Evaluation of Named Entity Recognition Systems to Improve Ontology Concept Annotation for Biomedical Knowledge Graphs
Authors/Creators
- 1. University of Pittsburgh
- 2. Environmental Genomics and Systems Biology Division, Lawrence Berkeley National Laboratory
- 3. University of Colorado Anschutz Medical Campus
- 4. Columbia University
Description
Named Entity Recognition (NER) systems are commonly used in the construction of large biomedical knowledge graphs (KGs) from free text or non-standardized data. Their main role is to map biomedical entities to standardized identifiers in ontologies and databases. While NER is only one of the steps in KG construction, NER systems can greatly accelerate KG construction.

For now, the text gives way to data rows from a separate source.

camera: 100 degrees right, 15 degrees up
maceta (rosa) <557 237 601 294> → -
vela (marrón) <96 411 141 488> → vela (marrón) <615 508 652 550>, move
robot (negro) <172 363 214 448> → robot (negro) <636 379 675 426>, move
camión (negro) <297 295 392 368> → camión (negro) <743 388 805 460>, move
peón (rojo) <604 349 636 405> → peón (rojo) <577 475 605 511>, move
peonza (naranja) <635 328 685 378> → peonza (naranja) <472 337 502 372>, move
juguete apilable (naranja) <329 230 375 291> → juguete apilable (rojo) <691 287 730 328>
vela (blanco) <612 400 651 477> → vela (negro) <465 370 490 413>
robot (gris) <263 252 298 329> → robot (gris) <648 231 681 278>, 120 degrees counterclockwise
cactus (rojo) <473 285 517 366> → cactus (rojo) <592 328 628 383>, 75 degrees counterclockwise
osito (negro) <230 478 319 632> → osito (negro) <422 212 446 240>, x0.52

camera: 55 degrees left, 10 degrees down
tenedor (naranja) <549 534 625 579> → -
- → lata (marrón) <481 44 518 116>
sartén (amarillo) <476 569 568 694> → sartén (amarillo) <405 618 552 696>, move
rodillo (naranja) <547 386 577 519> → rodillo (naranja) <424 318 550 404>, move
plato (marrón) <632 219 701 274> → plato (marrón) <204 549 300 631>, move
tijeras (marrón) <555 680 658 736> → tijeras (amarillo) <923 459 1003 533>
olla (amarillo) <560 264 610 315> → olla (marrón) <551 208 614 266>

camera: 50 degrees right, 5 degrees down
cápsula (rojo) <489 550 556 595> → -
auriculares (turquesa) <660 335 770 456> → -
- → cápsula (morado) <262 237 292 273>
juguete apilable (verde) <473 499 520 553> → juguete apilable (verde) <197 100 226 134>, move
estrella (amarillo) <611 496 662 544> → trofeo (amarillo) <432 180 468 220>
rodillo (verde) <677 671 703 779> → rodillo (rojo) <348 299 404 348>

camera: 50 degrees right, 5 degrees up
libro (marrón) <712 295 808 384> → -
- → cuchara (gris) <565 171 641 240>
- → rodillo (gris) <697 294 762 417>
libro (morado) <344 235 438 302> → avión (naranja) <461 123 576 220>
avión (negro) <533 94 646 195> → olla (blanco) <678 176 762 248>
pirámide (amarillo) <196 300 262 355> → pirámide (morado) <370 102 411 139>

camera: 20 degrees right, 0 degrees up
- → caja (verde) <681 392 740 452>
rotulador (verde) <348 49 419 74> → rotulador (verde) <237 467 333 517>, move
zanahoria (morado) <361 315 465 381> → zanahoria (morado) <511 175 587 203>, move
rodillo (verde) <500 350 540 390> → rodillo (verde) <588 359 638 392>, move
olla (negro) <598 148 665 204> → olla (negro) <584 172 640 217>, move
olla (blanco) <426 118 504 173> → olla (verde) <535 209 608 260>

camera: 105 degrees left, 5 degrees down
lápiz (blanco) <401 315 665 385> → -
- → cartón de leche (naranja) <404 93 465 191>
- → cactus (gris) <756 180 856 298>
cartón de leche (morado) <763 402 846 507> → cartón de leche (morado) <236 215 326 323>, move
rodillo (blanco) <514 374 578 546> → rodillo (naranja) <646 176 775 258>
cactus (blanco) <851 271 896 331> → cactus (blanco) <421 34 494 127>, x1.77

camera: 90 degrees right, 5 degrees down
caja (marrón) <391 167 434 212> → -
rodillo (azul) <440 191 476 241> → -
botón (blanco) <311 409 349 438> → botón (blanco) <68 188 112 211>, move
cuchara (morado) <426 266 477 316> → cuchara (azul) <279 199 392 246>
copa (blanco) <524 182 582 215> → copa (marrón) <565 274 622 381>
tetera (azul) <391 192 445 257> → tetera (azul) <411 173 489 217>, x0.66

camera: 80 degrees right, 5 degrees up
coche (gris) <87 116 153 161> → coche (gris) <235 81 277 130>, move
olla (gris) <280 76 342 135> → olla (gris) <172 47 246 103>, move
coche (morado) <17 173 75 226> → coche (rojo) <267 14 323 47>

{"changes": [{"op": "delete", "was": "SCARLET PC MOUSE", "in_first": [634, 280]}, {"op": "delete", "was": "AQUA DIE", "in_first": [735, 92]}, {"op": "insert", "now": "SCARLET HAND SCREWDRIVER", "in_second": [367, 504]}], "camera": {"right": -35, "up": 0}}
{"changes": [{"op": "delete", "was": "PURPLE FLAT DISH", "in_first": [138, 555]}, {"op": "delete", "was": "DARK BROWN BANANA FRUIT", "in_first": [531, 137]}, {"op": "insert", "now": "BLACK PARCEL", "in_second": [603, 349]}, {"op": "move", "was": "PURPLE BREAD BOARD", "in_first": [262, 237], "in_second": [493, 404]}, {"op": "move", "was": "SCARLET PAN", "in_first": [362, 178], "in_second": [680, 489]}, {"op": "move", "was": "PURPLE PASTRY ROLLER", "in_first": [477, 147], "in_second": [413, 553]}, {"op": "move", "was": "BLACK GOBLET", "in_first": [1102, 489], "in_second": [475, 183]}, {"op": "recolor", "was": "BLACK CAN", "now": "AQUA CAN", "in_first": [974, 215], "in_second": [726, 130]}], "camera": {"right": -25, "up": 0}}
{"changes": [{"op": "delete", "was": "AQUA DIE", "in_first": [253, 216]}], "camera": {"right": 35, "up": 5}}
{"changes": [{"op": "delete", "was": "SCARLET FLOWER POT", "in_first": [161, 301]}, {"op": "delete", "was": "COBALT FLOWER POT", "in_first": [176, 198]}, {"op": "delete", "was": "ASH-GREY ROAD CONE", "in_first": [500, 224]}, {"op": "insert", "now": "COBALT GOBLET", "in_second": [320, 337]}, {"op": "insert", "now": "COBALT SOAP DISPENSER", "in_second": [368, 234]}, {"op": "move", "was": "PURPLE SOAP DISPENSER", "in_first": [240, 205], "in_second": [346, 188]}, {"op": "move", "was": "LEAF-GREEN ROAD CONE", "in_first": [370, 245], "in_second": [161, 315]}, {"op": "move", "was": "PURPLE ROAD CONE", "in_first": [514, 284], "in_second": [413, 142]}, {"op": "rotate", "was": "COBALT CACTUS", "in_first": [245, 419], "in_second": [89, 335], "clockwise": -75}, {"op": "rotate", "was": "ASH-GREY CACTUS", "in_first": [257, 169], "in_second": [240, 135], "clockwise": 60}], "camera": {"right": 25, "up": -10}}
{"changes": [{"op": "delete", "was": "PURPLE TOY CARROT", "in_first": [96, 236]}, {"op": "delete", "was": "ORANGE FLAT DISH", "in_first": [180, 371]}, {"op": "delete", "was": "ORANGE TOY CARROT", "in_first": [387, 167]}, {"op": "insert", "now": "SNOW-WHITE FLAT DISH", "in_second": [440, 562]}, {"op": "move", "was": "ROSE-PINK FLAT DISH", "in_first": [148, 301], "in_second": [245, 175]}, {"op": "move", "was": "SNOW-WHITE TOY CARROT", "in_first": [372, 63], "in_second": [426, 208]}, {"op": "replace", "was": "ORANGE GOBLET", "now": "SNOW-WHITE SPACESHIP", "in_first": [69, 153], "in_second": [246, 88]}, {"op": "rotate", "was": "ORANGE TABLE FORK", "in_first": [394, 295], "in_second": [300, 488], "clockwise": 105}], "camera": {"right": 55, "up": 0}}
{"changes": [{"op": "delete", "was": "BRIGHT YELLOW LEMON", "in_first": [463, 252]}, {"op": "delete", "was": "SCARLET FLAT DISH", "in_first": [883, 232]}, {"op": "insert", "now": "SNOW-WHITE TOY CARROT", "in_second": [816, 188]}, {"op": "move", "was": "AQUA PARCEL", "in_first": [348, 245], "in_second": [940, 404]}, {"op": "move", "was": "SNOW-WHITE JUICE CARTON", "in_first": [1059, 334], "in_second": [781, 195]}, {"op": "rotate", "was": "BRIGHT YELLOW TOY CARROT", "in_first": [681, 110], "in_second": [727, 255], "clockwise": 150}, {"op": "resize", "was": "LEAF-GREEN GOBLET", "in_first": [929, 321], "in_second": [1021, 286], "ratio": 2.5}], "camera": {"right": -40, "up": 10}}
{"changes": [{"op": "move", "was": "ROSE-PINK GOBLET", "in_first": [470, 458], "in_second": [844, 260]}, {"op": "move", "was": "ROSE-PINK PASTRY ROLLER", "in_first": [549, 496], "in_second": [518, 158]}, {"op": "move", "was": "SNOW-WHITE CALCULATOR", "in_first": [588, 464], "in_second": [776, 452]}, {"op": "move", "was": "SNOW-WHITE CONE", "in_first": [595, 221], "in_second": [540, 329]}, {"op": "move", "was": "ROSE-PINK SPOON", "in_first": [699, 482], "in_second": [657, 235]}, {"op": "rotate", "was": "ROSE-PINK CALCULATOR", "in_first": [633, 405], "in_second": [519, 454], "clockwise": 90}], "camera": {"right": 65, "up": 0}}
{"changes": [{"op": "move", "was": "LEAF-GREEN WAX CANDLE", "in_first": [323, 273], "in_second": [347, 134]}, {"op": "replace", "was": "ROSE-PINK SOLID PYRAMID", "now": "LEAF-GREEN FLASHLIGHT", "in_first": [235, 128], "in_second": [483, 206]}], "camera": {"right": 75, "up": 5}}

However, errors introduced by the NER systems can systematically affect downstream applications of the KG. In this study, we used two NER systems – BioPortal Annotator and the OntoRunNER OGER++ wrapper - to map biomedical entities in two KGs to 13 biomedical ontologies and subsequently evaluated the mappings. Results from both systems contained errors such that using the mappings in a KG without curation could lead to inaccurate inferences. We are currently evaluating the effects of the NER systems on downstream KG applications using graph analysis, embedding similarity, and data source cross-validation.